The difference being that you can find a plethora of docs to tell you how you screwed up your wordpress install.
Not Invented Here syndrome can be actively harmful. Particularly when there are plenty of choices outside those you've listed, especially if you've a budget to work with.
Though the answer is probably that they outsourced the design/build to someone at some point. Something that's also a lot cheaper/easier to do if you haven't built your own and are using something vaguely standard
We're not talking about a mega-grocery store here. It's one of the giants of networking hardware and technologies who can't keep its house in order.
I agree with people posting here that it is very likely experienced people were let go to be replaced by young hipsters. Just looking at the new fancy Cisco.com website gives you nausea.
"Please contact the server administrator, it-webmasters.cisco.com and inform them of the time the error occurred, and anything you might have done that may have caused the error."
While I understand what it's trying to get at, this is one of the more stupid ways to words this for a number of reasons.
First, contacting the webmaster to inform them that the error happened and what time is pointless -- that information is already in the webserver logs.
Second, 500 is an internal server error. The odds are vanishingly tiny that it was triggered by anything a user has done. To put the onus on users to report anything about this is stupid.
That's even leaving out the fact that El Reg already mentioned: the wording of the message can easily be interpreted by users as meaning "you have done something wrong that caused this, tell us what it was".
"First, contacting the webmaster to inform them that the error happened and what time is pointless -- that information is already in the webserver logs."
Having the information in the logs doesn't mean it doesn't need to be pointed out to the webmaster.
> Having the information in the logs doesn't mean it doesn't need to be pointed out to the webmaster.

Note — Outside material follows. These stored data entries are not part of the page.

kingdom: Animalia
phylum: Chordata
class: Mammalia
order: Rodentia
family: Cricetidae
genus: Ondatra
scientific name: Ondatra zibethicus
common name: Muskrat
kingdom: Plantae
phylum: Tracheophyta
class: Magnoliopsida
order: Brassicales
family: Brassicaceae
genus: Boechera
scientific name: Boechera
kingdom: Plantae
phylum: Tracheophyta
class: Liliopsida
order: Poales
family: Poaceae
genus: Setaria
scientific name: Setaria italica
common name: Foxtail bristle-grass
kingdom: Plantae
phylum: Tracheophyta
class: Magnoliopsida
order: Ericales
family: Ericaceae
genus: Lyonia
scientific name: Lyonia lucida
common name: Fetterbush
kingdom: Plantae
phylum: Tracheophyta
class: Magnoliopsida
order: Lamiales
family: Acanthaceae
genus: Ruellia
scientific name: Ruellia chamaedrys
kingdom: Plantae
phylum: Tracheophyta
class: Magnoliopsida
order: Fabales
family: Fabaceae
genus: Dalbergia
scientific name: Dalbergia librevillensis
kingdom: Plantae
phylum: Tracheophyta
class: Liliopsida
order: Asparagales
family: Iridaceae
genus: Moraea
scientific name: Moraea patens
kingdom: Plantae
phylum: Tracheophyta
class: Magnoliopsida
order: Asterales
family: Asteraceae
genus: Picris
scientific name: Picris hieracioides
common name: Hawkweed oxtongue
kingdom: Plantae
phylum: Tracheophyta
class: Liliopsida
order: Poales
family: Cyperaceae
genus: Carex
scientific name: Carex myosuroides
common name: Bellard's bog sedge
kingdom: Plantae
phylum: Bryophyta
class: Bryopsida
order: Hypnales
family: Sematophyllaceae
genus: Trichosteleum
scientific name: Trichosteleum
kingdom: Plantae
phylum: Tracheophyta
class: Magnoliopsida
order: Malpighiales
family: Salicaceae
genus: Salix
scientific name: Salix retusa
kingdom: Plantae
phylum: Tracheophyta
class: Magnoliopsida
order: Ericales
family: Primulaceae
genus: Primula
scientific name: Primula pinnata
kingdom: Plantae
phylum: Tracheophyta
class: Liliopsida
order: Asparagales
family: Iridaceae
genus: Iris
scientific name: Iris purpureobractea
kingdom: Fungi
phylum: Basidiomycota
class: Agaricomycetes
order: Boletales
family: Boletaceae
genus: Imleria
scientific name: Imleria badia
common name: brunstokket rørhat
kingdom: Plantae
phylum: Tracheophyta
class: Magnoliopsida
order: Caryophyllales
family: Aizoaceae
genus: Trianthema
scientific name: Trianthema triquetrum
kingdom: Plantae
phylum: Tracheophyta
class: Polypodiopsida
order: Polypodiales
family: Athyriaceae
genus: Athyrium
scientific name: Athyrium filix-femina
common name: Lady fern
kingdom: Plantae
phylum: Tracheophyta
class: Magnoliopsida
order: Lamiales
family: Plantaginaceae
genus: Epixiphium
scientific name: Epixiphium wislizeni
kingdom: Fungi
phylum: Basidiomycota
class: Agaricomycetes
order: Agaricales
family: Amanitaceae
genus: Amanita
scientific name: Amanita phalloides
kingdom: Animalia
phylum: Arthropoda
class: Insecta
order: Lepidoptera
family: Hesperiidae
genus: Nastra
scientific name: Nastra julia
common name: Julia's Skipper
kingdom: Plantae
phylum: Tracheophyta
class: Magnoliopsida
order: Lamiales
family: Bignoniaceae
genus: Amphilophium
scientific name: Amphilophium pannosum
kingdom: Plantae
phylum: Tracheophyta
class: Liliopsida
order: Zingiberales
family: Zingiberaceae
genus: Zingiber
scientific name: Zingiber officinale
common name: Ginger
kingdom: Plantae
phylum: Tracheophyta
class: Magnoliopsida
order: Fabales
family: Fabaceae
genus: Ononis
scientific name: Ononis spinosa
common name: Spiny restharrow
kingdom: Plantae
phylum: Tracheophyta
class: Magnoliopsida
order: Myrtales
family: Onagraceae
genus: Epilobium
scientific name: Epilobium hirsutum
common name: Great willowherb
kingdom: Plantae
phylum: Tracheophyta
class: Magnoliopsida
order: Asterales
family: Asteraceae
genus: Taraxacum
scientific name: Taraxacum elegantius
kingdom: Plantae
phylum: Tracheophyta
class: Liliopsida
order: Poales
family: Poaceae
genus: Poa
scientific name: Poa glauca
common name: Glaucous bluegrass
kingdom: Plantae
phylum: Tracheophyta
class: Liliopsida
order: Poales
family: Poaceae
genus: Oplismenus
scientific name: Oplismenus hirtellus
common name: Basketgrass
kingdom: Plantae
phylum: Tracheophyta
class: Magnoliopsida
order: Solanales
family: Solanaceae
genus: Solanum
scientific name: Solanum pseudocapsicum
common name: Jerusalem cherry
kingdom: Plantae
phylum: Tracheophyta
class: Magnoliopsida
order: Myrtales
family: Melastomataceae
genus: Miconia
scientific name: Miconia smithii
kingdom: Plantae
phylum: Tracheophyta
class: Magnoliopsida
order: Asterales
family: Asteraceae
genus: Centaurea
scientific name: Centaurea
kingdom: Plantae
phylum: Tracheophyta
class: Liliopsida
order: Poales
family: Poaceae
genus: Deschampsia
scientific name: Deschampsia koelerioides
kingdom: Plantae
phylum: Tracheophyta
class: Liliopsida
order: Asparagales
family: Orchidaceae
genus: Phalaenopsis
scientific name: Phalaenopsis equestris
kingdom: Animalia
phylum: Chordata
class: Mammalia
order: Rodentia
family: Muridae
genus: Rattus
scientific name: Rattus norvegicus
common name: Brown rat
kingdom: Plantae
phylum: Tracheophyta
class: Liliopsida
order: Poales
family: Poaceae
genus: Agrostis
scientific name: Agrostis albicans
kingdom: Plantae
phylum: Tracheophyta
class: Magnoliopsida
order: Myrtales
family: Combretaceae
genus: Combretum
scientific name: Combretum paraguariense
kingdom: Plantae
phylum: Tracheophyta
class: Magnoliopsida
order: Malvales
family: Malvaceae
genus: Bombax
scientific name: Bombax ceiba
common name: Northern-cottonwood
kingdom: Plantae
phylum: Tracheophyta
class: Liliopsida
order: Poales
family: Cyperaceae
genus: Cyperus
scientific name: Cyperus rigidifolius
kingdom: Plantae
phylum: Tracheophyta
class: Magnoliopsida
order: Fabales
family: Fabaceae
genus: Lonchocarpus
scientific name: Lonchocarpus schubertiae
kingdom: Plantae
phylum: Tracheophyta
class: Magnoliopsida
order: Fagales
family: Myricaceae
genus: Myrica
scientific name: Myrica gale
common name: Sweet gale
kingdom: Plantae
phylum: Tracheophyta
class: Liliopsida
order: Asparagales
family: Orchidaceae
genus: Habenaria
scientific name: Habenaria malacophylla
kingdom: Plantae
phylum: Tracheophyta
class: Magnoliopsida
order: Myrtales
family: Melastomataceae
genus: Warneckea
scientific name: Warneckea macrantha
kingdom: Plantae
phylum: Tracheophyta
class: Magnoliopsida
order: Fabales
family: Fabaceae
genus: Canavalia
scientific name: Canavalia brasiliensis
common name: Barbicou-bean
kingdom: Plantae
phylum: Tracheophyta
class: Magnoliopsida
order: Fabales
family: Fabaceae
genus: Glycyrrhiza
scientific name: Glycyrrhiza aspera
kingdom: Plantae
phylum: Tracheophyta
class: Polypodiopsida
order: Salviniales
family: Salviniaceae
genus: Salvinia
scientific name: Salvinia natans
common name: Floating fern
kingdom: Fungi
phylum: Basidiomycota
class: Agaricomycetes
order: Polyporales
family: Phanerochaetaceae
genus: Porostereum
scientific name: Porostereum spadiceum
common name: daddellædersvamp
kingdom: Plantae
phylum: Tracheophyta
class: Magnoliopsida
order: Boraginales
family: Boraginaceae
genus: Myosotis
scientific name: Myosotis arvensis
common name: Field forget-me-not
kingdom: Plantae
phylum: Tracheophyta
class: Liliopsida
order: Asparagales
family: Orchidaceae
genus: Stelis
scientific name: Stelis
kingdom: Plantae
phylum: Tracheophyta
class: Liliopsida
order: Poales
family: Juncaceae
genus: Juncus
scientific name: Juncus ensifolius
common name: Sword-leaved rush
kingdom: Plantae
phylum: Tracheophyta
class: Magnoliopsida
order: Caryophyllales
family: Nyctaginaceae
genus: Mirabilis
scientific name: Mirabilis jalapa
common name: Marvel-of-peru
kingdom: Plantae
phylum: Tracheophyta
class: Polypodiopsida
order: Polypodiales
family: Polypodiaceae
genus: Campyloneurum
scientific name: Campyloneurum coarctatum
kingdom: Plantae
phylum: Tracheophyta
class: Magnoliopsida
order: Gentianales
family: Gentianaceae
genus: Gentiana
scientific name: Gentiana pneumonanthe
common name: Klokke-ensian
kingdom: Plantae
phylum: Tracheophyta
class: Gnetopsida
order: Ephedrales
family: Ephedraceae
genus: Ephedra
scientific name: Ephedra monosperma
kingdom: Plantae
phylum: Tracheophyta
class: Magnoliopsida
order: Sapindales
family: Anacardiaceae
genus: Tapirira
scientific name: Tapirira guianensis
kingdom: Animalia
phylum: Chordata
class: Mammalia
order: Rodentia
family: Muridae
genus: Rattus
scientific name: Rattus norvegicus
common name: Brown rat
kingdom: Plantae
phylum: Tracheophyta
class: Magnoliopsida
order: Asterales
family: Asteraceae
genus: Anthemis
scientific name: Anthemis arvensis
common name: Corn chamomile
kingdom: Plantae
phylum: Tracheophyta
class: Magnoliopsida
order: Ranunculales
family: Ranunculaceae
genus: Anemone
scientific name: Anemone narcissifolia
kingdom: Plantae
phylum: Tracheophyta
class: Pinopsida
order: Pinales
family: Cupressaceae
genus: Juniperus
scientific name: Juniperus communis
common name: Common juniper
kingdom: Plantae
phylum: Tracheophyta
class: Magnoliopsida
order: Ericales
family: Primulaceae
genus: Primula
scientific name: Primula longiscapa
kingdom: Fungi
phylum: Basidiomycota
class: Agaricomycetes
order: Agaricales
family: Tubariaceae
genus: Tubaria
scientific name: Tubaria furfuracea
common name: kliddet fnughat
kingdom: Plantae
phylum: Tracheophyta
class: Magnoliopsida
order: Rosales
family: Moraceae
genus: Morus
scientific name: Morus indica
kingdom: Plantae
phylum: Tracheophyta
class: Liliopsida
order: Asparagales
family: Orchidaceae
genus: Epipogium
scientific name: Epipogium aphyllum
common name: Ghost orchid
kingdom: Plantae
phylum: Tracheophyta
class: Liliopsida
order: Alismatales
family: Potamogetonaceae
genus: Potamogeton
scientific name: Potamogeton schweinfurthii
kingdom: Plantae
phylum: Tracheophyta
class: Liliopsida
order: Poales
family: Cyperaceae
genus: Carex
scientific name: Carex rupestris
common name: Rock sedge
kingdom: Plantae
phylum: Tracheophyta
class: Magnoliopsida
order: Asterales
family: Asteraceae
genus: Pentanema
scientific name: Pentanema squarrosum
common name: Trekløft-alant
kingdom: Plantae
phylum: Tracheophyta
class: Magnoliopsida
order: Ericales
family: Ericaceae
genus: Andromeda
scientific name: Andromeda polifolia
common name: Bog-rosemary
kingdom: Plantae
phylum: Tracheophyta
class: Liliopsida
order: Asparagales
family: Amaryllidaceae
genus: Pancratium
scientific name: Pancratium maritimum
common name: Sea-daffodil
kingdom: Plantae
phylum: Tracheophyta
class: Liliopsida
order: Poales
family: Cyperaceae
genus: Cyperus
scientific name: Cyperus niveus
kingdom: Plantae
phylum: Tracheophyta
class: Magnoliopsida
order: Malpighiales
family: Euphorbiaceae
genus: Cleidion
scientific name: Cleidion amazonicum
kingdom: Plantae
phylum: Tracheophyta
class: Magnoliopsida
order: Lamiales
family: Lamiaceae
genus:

It *doesn't* [mean that it isn't necessary for a member of the public to send an administrator an email], but it *should* do, seeing as it's the public website of a big company that ought to be able to give the impression that they know what they're doing with software on networked computers, with logging and alerting/reliability engineering and such.
Surely, important websites routinely check their logs and have automated alerts get sent when serious errors (such as those that cause 500 HTML codes) get logged.
OK, I almost made it through that without laughing. In any case, they should. It isn't acceptable (or reliable) to put the responsibility for this sort of monitoring on the users.
> First, contacting the webmaster to inform them that the error happened and what time is pointless -- that information is already in the webserver logs.
It isn't necessarily pointless - if the person reporting it does include context about what they were doing/trying to do, the time at which it occurred is definitely useful to correlate that report to the logs about what happened server-side.
Agree that just reporting that an error occurred and the time is completely pointless, however.
>Second, 500 is an internal server error. The odds are vanishingly tiny that it was triggered by anything a user has done.
For a web application of any complexity, I would say that it is actually pretty likely that it was triggered by something specific to the user's action. Some particular edge-case or combination of events that no-one thought to create a test for. If you get a 500 in response to *any request at all* then almost certainly not.
None of that is to say that it isn't a pretty terribly written error message, of course.